Page-level text extractions:
=== Begin Enclosure ===

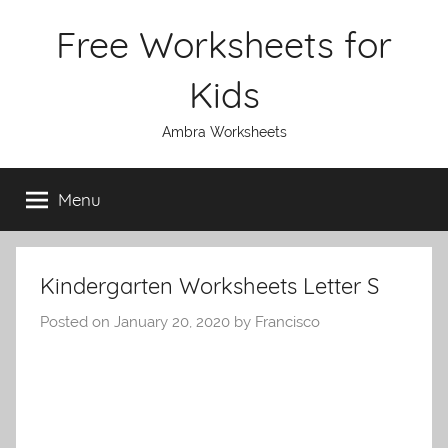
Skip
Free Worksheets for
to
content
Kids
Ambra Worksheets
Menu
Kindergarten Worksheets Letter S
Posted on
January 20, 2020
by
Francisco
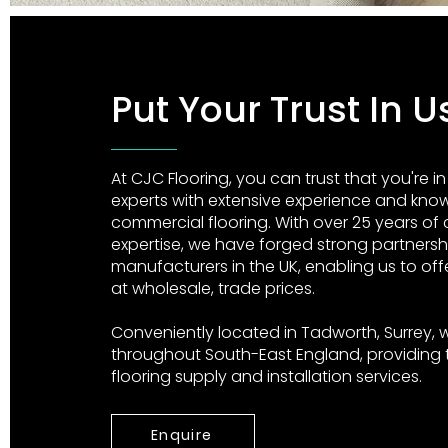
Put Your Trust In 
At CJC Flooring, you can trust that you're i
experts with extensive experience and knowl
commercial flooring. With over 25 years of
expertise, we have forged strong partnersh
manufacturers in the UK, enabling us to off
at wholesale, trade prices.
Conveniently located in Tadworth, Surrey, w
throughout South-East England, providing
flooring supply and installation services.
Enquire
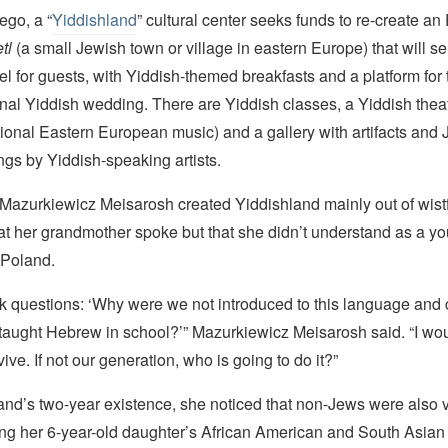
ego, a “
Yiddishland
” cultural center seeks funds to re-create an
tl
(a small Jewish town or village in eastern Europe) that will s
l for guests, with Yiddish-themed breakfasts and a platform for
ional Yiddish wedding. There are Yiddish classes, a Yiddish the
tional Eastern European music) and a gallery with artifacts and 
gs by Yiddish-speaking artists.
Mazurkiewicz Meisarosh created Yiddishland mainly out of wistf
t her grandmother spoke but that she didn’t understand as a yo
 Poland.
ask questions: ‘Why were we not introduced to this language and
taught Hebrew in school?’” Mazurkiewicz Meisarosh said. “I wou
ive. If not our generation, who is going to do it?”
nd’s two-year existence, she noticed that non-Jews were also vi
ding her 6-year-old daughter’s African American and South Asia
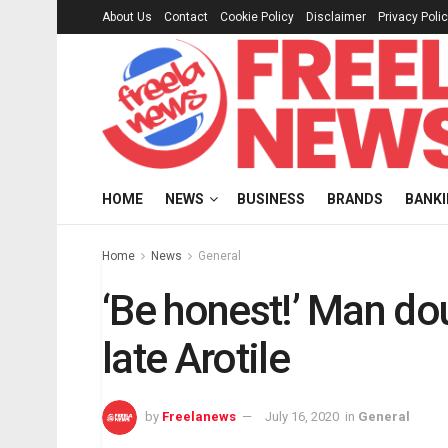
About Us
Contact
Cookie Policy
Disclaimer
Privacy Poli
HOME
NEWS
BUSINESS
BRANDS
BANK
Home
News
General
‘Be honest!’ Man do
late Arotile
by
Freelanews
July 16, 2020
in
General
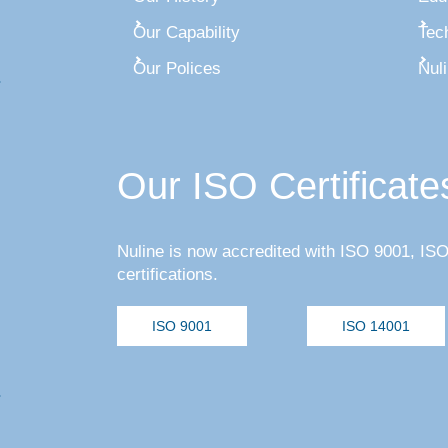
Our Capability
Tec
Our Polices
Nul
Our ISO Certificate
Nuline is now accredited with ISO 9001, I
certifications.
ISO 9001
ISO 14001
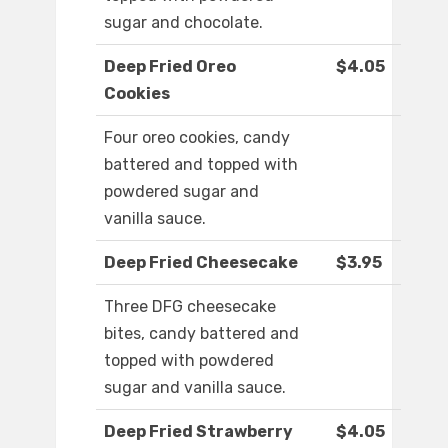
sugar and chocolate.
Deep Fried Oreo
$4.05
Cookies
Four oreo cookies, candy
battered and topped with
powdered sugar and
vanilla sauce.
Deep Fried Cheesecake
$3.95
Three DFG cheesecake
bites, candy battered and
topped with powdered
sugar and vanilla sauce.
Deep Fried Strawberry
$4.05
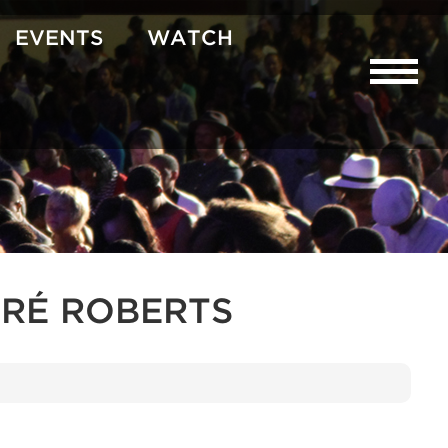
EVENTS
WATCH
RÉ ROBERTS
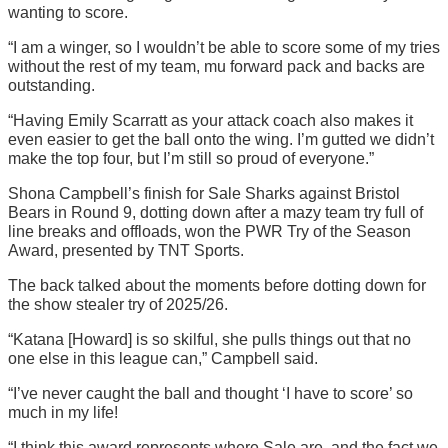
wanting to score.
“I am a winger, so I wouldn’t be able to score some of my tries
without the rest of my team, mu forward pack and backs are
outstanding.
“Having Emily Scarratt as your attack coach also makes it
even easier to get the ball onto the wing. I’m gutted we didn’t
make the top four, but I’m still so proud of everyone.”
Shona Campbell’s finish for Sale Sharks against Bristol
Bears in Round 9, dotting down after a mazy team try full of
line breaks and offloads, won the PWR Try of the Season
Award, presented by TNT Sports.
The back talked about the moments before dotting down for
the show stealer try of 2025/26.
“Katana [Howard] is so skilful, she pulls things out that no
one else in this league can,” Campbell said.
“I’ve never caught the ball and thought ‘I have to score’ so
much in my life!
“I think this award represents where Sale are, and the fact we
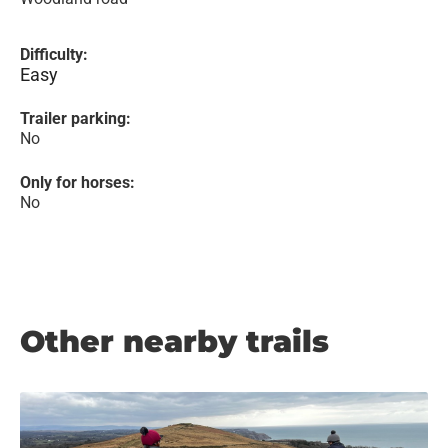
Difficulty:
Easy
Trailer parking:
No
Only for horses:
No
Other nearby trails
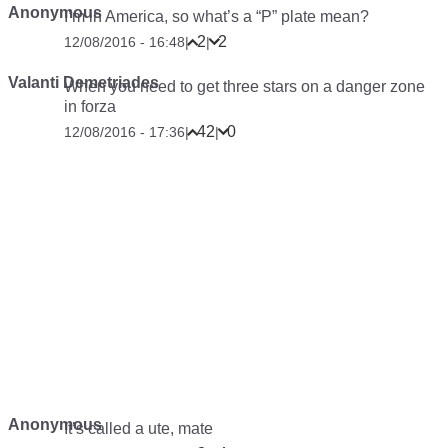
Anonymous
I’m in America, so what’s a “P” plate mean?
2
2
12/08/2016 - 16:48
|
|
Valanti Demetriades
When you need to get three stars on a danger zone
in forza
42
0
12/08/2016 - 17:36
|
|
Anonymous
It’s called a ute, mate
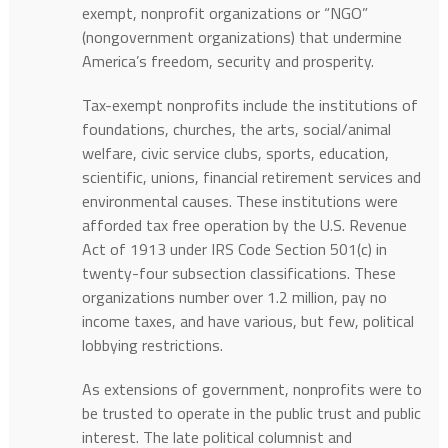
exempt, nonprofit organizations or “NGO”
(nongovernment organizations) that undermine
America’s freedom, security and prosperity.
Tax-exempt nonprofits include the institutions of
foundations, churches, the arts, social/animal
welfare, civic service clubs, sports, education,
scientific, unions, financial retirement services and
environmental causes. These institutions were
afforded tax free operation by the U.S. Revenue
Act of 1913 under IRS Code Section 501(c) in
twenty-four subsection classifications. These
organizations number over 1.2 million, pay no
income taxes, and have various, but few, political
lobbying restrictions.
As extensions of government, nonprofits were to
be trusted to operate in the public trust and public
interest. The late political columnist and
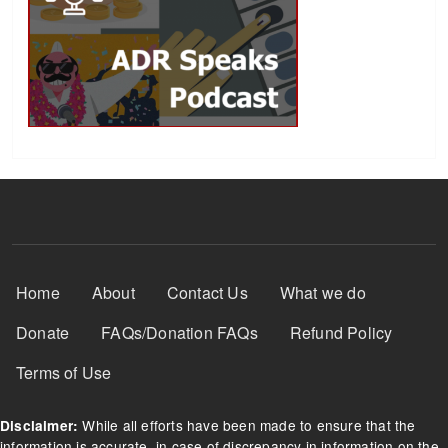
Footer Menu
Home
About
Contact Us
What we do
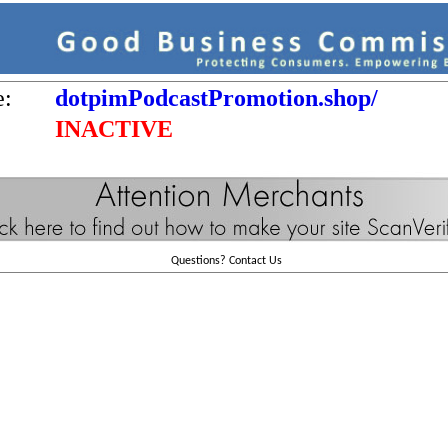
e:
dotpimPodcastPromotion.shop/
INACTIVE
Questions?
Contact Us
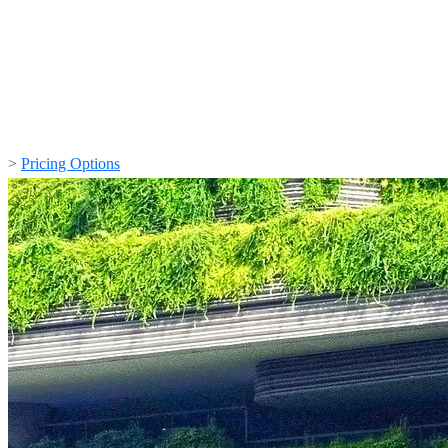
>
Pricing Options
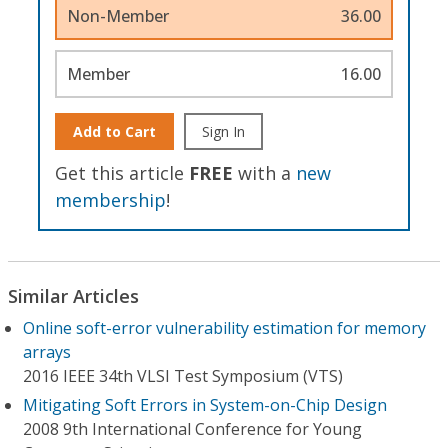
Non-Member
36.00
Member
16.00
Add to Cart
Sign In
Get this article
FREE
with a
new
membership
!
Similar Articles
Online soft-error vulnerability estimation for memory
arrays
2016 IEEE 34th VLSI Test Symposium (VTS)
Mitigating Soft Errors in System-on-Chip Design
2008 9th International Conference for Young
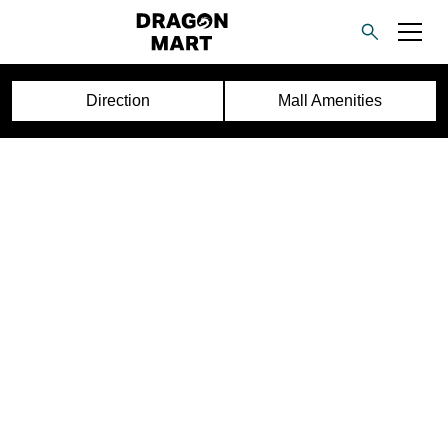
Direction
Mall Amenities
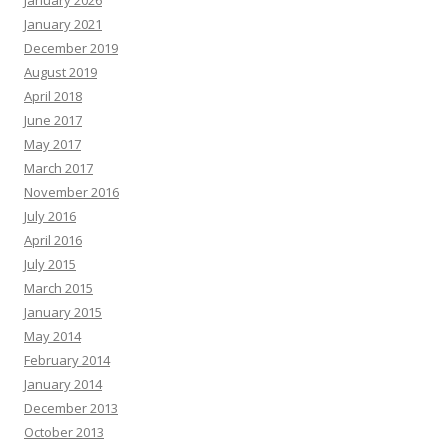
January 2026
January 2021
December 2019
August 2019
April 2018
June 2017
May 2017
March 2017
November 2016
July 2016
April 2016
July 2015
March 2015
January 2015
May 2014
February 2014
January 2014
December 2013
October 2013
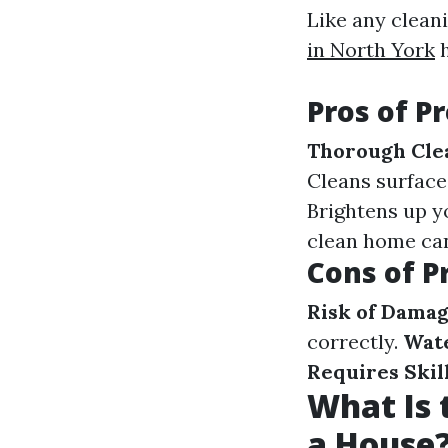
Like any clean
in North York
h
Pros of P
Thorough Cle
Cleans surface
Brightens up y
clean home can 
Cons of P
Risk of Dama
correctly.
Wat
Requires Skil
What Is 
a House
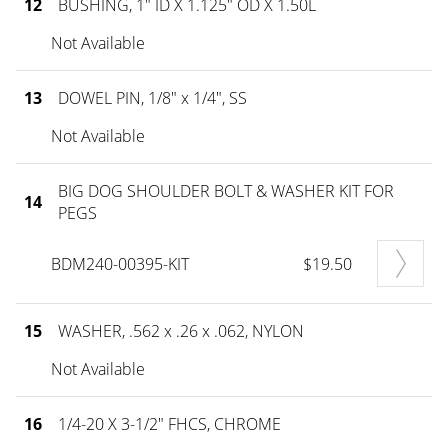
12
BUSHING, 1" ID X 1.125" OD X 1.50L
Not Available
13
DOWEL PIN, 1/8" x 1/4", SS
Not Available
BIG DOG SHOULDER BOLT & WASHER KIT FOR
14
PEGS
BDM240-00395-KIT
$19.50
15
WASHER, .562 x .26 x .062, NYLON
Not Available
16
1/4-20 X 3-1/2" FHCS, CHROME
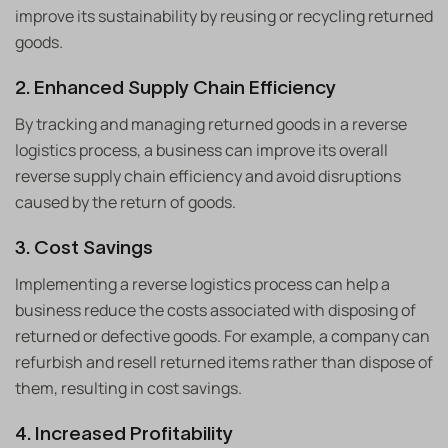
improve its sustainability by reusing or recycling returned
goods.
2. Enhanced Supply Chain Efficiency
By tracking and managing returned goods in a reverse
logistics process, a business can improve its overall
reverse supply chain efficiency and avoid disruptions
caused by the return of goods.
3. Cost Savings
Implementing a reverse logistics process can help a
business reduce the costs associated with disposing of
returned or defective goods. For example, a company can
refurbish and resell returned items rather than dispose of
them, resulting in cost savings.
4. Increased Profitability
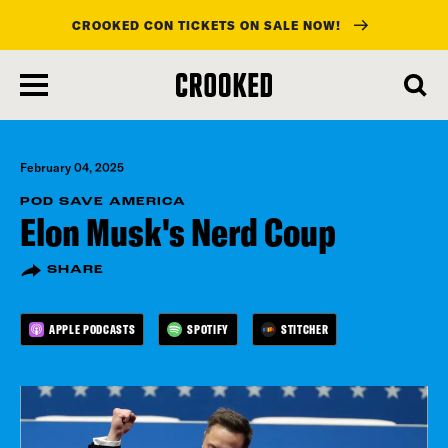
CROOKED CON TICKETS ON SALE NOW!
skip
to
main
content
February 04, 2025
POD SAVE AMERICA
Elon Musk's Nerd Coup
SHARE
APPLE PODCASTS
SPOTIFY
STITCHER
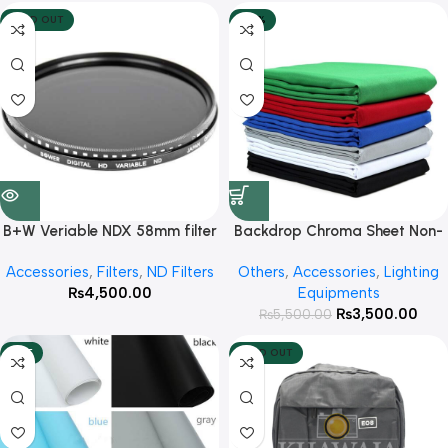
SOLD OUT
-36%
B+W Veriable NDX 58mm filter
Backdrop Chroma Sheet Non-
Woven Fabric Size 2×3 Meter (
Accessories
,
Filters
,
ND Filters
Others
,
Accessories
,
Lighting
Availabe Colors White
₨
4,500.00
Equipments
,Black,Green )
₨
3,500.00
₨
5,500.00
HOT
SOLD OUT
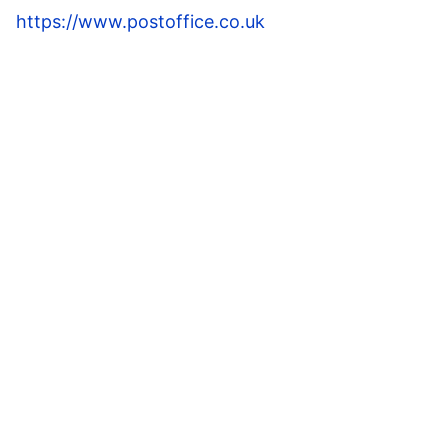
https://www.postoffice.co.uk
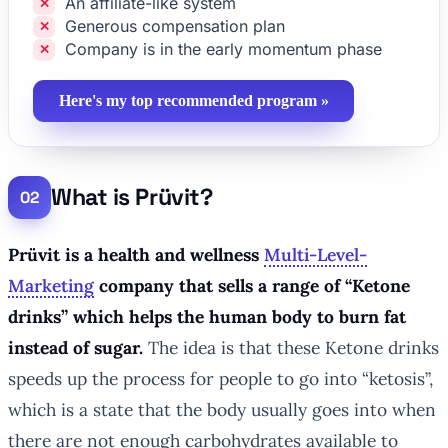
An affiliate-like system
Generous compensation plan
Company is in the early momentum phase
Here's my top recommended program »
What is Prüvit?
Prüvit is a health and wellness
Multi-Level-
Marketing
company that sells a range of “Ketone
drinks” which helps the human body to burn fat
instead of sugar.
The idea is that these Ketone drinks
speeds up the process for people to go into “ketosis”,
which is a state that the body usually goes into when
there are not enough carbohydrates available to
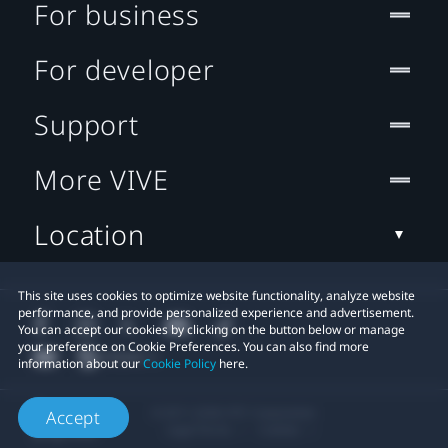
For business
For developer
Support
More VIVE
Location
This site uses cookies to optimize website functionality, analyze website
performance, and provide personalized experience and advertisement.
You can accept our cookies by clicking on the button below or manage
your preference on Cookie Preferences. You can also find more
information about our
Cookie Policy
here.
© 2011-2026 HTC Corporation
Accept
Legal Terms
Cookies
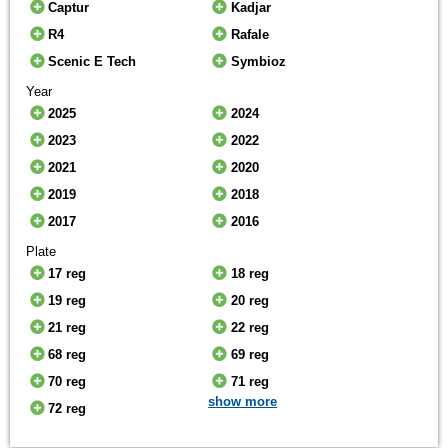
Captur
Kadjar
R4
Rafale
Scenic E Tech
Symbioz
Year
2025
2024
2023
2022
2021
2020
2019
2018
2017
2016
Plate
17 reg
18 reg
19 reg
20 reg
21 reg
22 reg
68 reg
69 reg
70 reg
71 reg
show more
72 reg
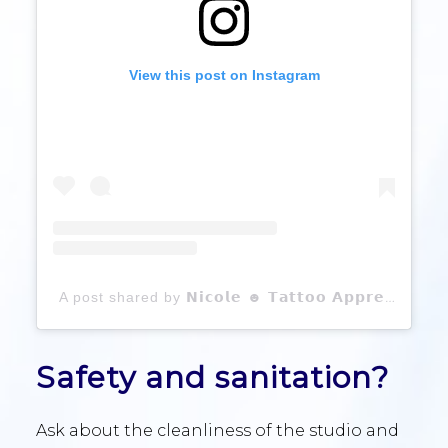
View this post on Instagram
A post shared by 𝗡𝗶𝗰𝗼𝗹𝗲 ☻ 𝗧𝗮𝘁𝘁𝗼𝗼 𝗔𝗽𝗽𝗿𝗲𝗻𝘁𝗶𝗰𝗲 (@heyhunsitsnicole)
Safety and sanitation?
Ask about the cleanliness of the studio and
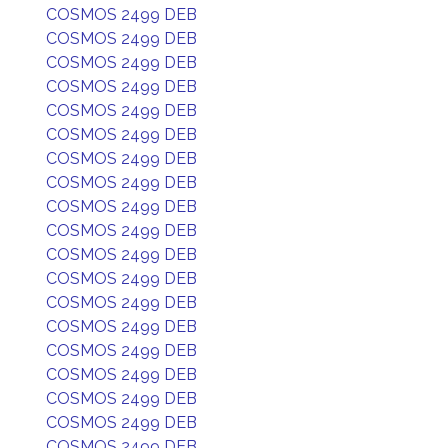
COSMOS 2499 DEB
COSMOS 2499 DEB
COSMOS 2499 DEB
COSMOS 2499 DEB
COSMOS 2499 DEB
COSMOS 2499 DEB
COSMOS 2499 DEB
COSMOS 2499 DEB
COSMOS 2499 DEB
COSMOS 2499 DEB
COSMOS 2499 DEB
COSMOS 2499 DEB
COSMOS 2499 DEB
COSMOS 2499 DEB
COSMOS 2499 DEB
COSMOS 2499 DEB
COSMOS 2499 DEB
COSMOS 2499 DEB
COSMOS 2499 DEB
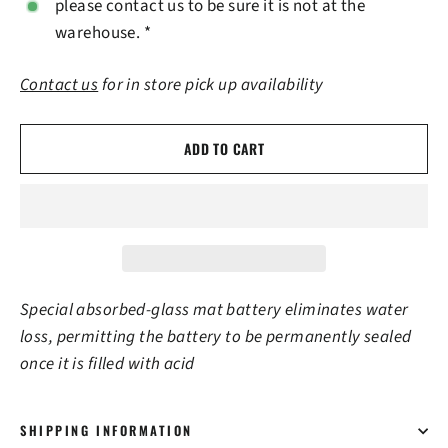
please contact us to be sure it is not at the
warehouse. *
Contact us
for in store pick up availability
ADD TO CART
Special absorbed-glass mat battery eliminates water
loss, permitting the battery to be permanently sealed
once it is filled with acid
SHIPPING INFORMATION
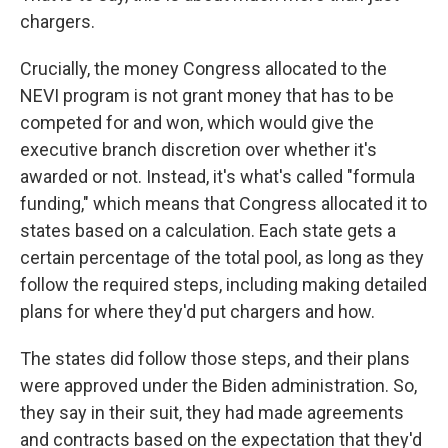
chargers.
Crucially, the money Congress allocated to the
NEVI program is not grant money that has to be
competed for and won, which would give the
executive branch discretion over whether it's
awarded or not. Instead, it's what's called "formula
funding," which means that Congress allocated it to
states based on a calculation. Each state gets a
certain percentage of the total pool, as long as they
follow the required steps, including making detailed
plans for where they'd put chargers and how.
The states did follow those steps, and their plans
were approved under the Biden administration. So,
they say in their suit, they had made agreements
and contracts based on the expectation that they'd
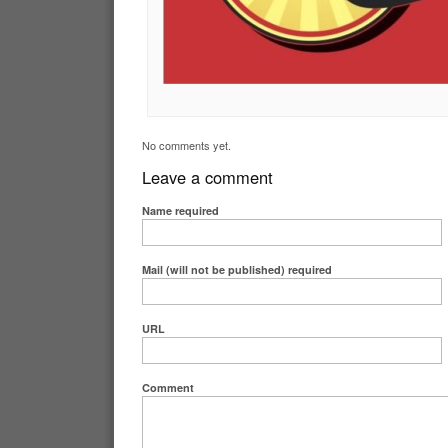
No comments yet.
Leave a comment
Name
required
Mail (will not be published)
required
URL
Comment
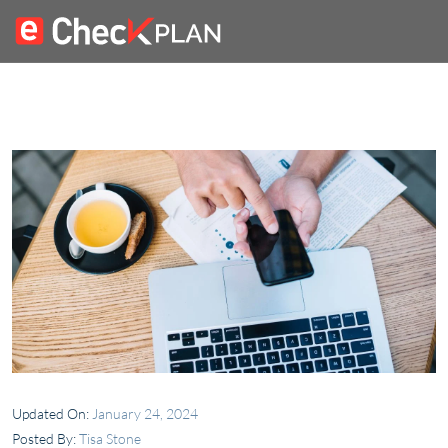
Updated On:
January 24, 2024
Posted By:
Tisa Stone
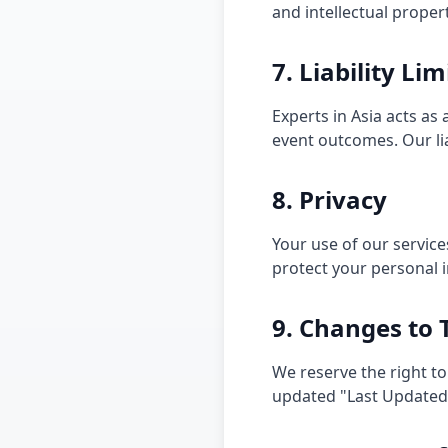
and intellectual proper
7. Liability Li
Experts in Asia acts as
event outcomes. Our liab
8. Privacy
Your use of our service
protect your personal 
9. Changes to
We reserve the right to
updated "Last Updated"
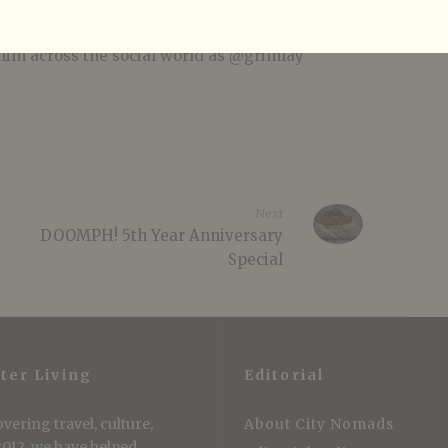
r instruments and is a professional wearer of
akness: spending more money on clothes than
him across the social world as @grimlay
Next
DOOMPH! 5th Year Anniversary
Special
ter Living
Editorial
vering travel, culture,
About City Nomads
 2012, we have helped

=== End Enclosure ===

WRITTEN TASK: Rewrite the data as a JSON list of strings, one per line, starting with the line containing "wanting to score." and going through the line containing "Other nearby trails", with blank lines omitted. Leave the picture markers out.

COMPLETED EXERCISE:
[
  "wanting to score.",
  "“I am a winger, so I wouldn’t be able to score some of my tries",
  "without the rest of my team, mu forward pack and backs are",
  "outstanding.",
  "“Having Emily Scarratt as your attack coach also makes it",
  "even easier to get the ball onto the wing. I’m gutted we didn’t",
  "make the top four, but I’m still so proud of everyone.”",
  "Shona Campbell’s finish for Sale Sharks against Bristol",
  "Bears in Round 9, dotting down after a mazy team try full of",
  "line breaks and offloads, won the PWR Try of the Season",
  "Award, presented by TNT Sports.",
  "The back talked about the moments before dotting down for",
  "the show stealer try of 2025/26.",
  "“Katana [Howard] is so skilful, she pulls things out that no",
  "one else in this league can,” Campbell said.",
  "“I’ve never caught the ball and thought ‘I have to score’ so",
  "much in my life!",
  "“I think this award represents where Sale are, and the fact we",
  "Difficulty:",
  "Easy",
  "Trailer parking:",
  "No",
  "Only for horses:",
  "No",
  "Other nearby trails"
]